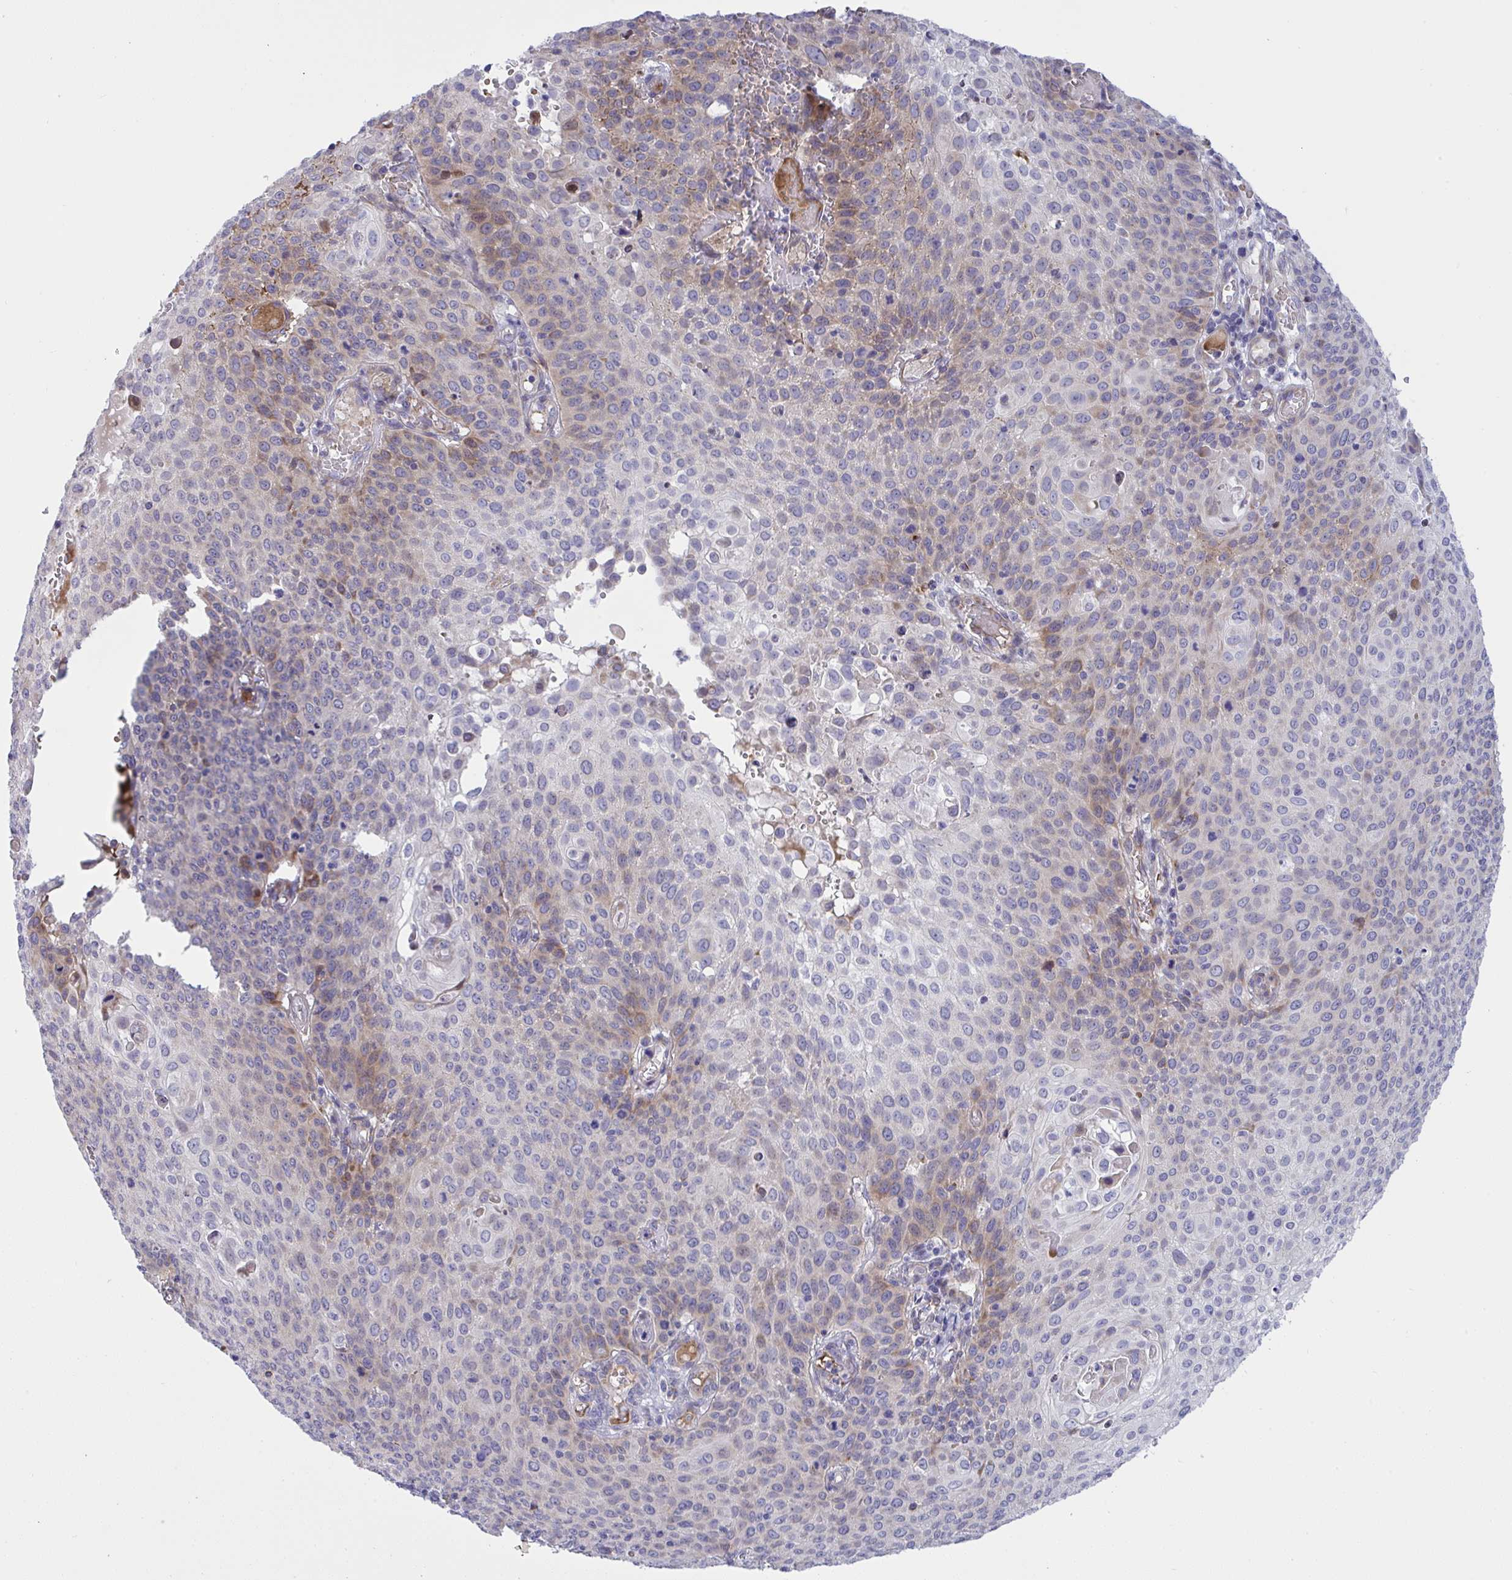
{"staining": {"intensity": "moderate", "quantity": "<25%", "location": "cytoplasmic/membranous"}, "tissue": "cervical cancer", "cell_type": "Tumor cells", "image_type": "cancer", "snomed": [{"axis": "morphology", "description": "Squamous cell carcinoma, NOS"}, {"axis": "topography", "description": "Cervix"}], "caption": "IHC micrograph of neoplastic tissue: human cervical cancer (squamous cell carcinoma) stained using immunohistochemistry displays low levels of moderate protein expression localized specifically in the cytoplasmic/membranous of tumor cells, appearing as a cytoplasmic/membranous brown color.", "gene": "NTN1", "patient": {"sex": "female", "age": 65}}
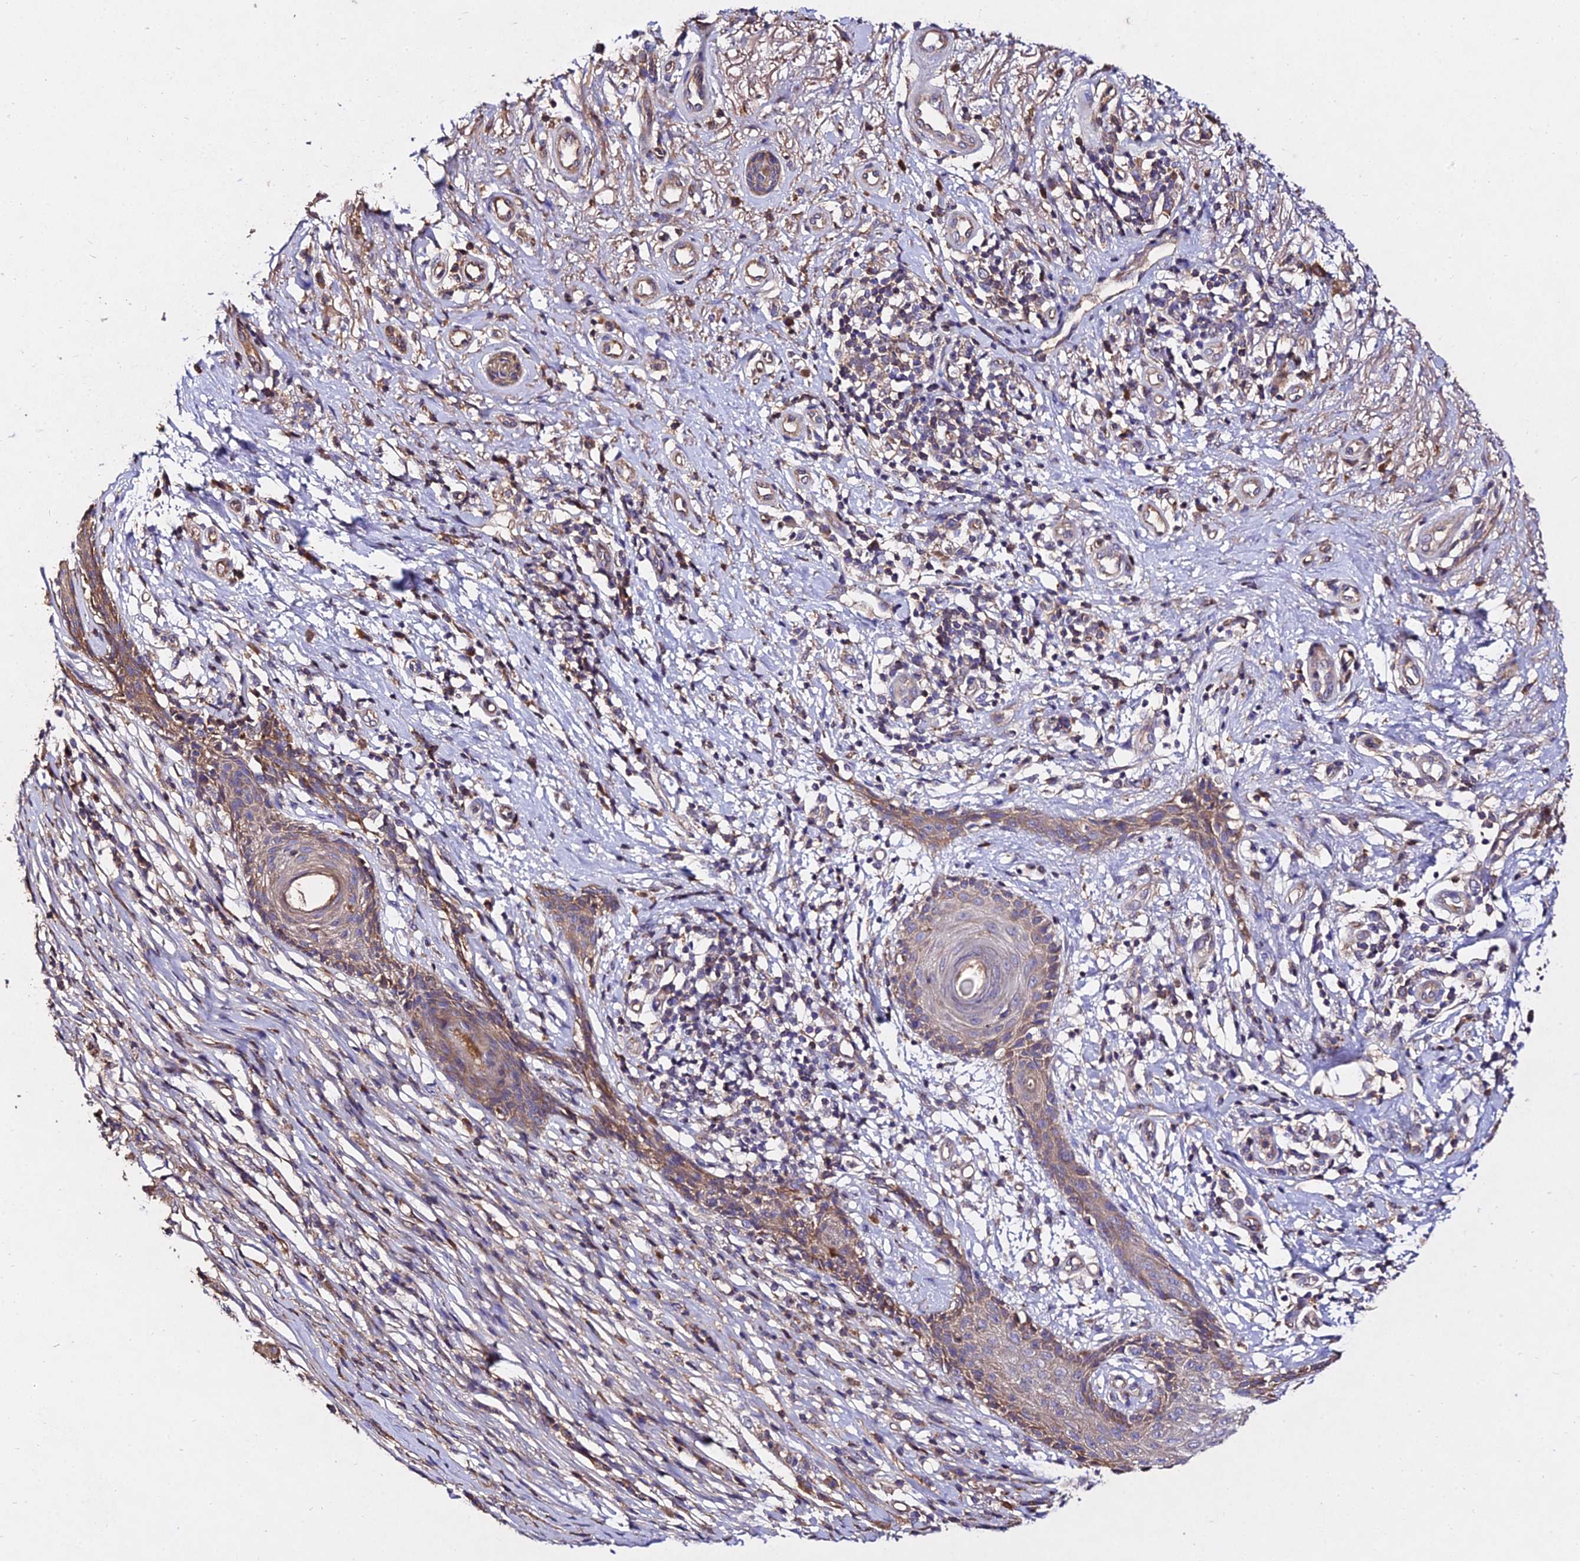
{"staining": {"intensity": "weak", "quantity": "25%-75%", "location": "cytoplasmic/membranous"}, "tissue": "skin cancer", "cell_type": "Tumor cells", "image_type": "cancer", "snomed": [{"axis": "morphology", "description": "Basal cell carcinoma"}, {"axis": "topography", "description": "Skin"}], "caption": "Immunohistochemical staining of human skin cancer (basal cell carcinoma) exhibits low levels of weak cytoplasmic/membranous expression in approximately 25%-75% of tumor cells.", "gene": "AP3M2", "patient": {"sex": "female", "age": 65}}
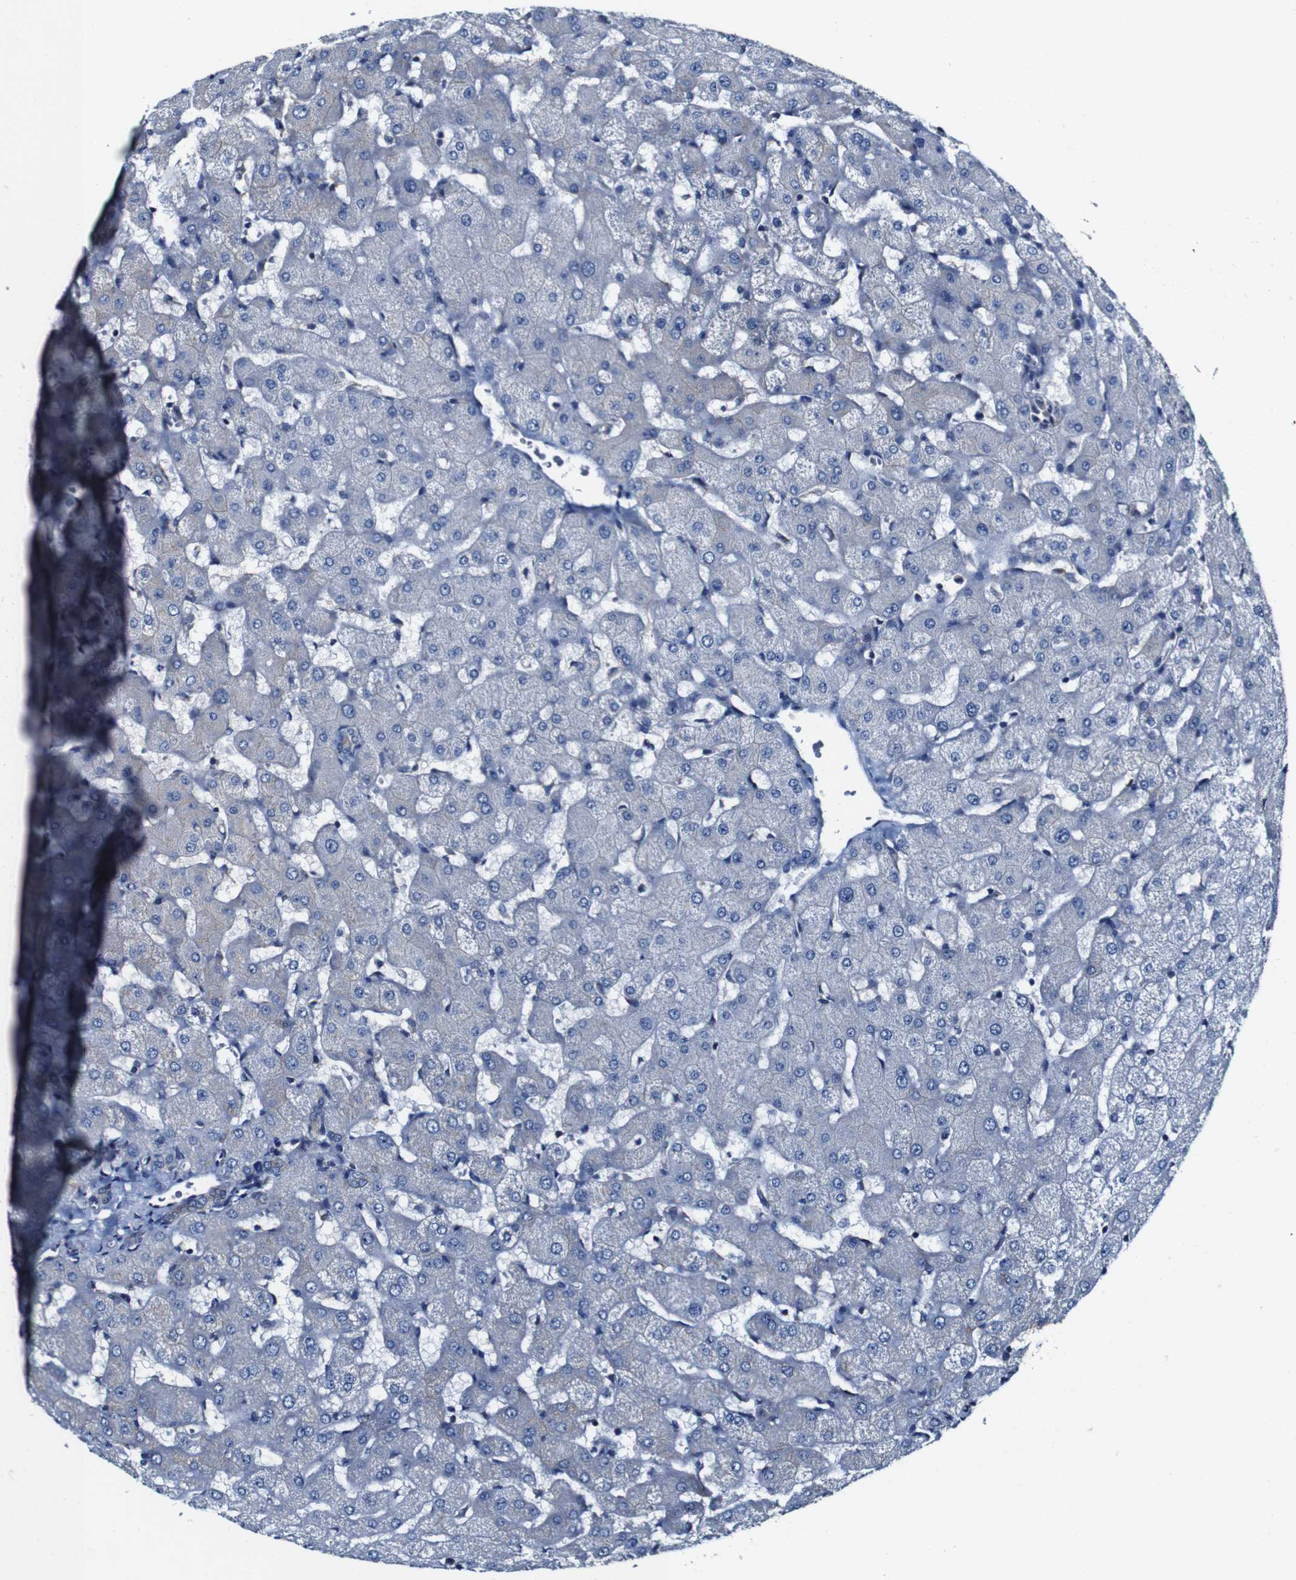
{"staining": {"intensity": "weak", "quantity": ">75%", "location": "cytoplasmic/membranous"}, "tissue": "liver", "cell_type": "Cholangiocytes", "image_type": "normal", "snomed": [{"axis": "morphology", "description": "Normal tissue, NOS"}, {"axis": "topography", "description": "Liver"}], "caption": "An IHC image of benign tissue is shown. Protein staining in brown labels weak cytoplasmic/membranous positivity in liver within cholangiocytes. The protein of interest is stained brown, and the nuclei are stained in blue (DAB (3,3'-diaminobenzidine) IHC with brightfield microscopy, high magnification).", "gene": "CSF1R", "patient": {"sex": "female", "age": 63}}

━━━━

INSTRUCTIONS FOR THE TASK
Exact copy, no pictures: reproduce the whole listing above.

EXERCISE RESULT
{"staining": {"intensity": "moderate", "quantity": "<25%", "location": "cytoplasmic/membranous"}, "tissue": "cervical cancer", "cell_type": "Tumor cells", "image_type": "cancer", "snomed": [{"axis": "morphology", "description": "Squamous cell carcinoma, NOS"}, {"axis": "topography", "description": "Cervix"}], "caption": "IHC micrograph of neoplastic tissue: human cervical cancer (squamous cell carcinoma) stained using immunohistochemistry displays low levels of moderate protein expression localized specifically in the cytoplasmic/membranous of tumor cells, appearing as a cytoplasmic/membranous brown color.", "gene": "NTN1", "patient": {"sex": "female", "age": 65}}
{"staining": {"intensity": "weak", "quantity": "25%-75%", "location": "cytoplasmic/membranous"}, "tissue": "skin cancer", "cell_type": "Tumor cells", "image_type": "cancer", "snomed": [{"axis": "morphology", "description": "Basal cell carcinoma"}, {"axis": "topography", "description": "Skin"}], "caption": "Immunohistochemical staining of human skin cancer (basal cell carcinoma) exhibits low levels of weak cytoplasmic/membranous expression in approximately 25%-75% of tumor cells.", "gene": "AP3M2", "patient": {"sex": "female", "age": 65}}
{"staining": {"intensity": "weak", "quantity": ">75%", "location": "cytoplasmic/membranous"}, "tissue": "liver", "cell_type": "Cholangiocytes", "image_type": "normal", "snomed": [{"axis": "morphology", "description": "Normal tissue, NOS"}, {"axis": "topography", "description": "Liver"}], "caption": "An IHC image of benign tissue is shown. Protein staining in brown labels weak cytoplasmic/membranous positivity in liver within cholangiocytes. The protein of interest is stained brown, and the nuclei are stained in blue (DAB (3,3'-diaminobenzidine) IHC with brightfield microscopy, high magnification).", "gene": "CSF1R", "patient": {"sex": "female", "age": 63}}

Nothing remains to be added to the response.